Largely as a result of the BDDK's work the system is healthier than it was two years ago but banks continue to be at the mercy of the government's ability to pay its debts. So far into the game the banks cannot stop bankrolling the government - they know very well that the government pays them back only because they lend it money to do so. The banks and the government are in the same boat. They sail or sink together.
One other negative effect of the government's unquenchable thirst for debt is that it has prevented bank consolidation. The smallest 30 banks, which constitute only 3% of the sector by assets, are ripe for merger and acquisitions. But for the time being they profit from the very high interest rates as much as the big banks and have no incentive to acquire or be acquired. Depositors are discouraged from seeking quality and safety by the government's nearly 10-year-old blanket guarantee of deposits.
Only if inflation drops, the economy stabilizes and the government's borrowing requirement falls, bringing down interest rates, will banks use funds now gobbled up by the state to finance credit expansion.

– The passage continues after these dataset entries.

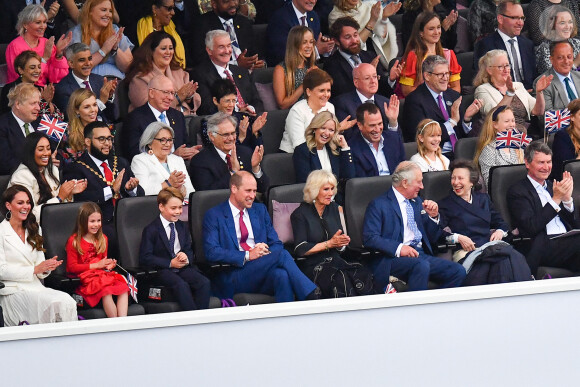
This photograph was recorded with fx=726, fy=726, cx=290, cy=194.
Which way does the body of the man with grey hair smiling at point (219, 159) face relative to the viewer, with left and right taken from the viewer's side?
facing the viewer and to the right of the viewer

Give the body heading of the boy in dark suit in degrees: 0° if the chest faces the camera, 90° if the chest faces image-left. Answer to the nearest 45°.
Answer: approximately 315°

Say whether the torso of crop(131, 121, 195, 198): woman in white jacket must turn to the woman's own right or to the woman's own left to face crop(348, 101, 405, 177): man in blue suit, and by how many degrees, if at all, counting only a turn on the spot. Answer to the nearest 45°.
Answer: approximately 45° to the woman's own left

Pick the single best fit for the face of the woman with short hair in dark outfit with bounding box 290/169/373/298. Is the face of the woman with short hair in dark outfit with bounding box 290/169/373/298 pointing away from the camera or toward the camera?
toward the camera

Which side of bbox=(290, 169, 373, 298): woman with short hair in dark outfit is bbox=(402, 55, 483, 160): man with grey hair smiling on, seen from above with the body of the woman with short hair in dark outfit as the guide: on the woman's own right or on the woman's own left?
on the woman's own left

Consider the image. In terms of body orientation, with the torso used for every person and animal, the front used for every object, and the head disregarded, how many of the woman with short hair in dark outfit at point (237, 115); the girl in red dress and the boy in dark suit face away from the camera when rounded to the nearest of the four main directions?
0

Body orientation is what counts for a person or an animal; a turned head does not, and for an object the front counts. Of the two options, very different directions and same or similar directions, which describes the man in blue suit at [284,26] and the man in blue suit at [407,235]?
same or similar directions

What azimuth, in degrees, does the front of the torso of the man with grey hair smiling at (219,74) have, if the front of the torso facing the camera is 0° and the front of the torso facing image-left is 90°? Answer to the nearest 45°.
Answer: approximately 315°

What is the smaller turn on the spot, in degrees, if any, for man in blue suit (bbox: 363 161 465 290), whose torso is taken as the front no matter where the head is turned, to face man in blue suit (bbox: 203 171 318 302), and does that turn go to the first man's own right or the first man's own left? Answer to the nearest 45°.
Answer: approximately 135° to the first man's own right

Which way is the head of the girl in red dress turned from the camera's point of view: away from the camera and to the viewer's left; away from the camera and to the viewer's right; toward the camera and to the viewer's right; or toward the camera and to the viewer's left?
toward the camera and to the viewer's right

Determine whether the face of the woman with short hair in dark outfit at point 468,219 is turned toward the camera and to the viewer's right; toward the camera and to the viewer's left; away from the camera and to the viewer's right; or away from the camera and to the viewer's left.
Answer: toward the camera and to the viewer's left

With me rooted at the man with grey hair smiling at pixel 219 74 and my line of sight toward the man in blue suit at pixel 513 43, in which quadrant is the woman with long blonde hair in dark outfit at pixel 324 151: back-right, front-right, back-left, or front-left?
front-right

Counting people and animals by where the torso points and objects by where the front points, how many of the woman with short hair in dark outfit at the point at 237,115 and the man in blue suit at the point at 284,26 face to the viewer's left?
0

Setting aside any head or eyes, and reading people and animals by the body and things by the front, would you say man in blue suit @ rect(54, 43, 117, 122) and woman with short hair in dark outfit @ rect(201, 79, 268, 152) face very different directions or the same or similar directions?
same or similar directions

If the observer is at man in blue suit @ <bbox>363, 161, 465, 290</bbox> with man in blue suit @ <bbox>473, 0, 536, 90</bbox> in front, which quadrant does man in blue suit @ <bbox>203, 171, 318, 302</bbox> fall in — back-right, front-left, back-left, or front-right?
back-left

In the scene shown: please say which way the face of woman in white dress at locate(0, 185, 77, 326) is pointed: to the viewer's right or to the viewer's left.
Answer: to the viewer's right
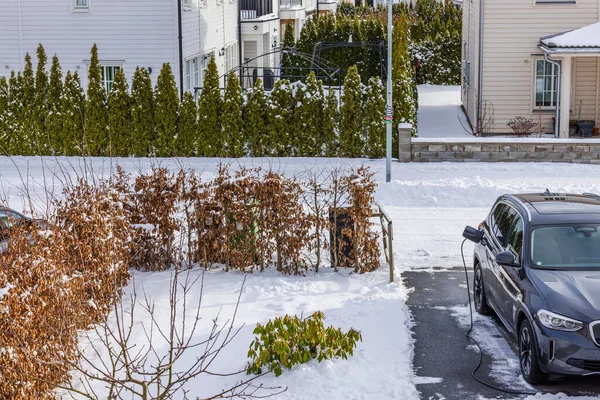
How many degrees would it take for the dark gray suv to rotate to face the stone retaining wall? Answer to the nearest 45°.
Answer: approximately 135° to its left

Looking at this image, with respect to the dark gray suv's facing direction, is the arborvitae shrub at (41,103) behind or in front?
behind

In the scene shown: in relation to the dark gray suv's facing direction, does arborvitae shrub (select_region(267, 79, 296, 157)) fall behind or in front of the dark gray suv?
behind

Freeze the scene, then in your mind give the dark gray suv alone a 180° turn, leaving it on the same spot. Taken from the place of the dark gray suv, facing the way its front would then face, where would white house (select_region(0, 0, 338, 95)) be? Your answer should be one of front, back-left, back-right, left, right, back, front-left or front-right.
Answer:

The scope is huge. Mortgages, household debt, insurance and mutual funds are just over 7% of GDP and there are relatively few loans to the private sector. An expansion of credit, and the privatization of state banks, could revive foreign banks' interest in investing in Turkey. The country has opened its doors completely. There is nothing to prevent 100% foreign ownership. All the banks seized by the government are on sale, as are the state banks.
Turkey has a very small foreign bank presence in view of the size of the market. Foreign banks make up 3% of the system by assets, the smallest share in emerging Europe.
This is not surprising since Turkey is not an important foreign investment destination. It receives less overseas investment than Azerbaijan and Bulgaria. Last year foreign investment dropped to $549 million, the lowest level since 1988.
Wary foreigners
Citigroup was among the first international banks to open a branch in Turkey and is currently the second biggest of the foreign players after HSBC. Its plans
for buying a medium-size local bank, TEB, were dropped in 2001 and the bank has focused on organic growth. Citigroup has opened 10 branches in the past two years, increasing its branch network to 24.
Three foreign banks have entered the Turkish market since the economic crisis, which bankrupted a large number of banks. HSBC and Banco Commercial Português (BCP) have bought two failed banks and Italy's UniCredito Italiano and Koçbank created a joint venture. Koçbank, owned by one of Turkey's largest industrial conglomerates, was forced into the merger because of capital inadequacy.
In September 2001, Italy's Intesa abruptly broke off negotiations to buy the majority shares of Garanti, the smallest of the big-four private banks. Garanti still hopes that negotiations may be resumed.
"There is a pool of banks for which Turkey is on the wait-and-see column," says a western banker who does not want to be identified. "But a lot of things have to change before foreign bank presence increases. There is no broad political consensus on many crucial matters from privatization to the role of the military. The list is long."